• [Directions]
Send each entry back exactly as given, pictures excluded.

==========

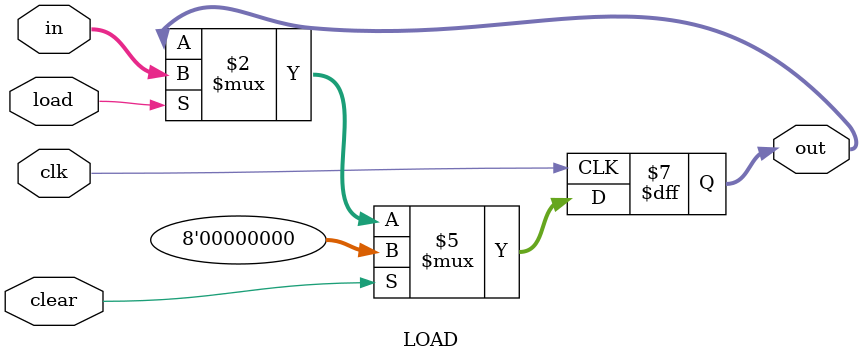
<source format=v>
`define BIT_SIZE [7:0]
module LOAD (out, in, clear, load, clk);
	output reg `BIT_SIZE out;
	input `BIT_SIZE in;
	input clear, load, clk;
	
	always@(posedge clk) begin
		if(clear)
			out<=0;
		else if(load)
			out<=in;
	end
endmodule
</source>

==========

• [The answer]
<source format=v>
`define BIT_SIZE [7:0]
module LOAD (out, in, clear, load, clk);
	output reg `BIT_SIZE out;
	input `BIT_SIZE in;
	input clear, load, clk;
	
	always@(posedge clk) begin
		if(clear)
			out<=0;
		else if(load)
			out<=in;
	end
endmodule
</source>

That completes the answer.